[Your assignment] Repeat the text of the listing below word for word and line for line, leaving out the pictures.
══ Input data ══
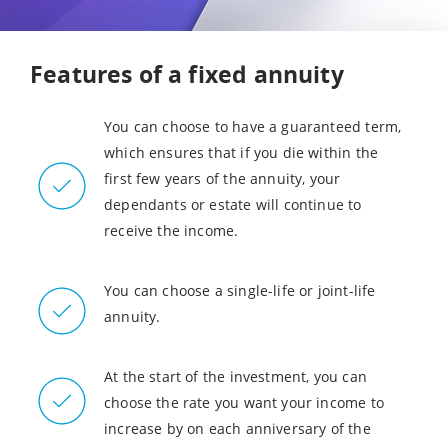
Features of a fixed annuity
You can choose to have a guaranteed term,
which ensures that if you die within the
first few years of the annuity, your
dependants or estate will continue to
receive the income.
You can choose a single-life or joint-life
annuity.
At the start of the investment, you can
choose the rate you want your income to
increase by on each anniversary of the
═══
[Solution for this problem]
Features of a fixed annuity
You can choose to have a guaranteed term,
which ensures that if you die within the
first few years of the annuity, your
dependants or estate will continue to
receive the income.
You can choose a single-life or joint-life
annuity.
At the start of the investment, you can
choose the rate you want your income to
increase by on each anniversary of the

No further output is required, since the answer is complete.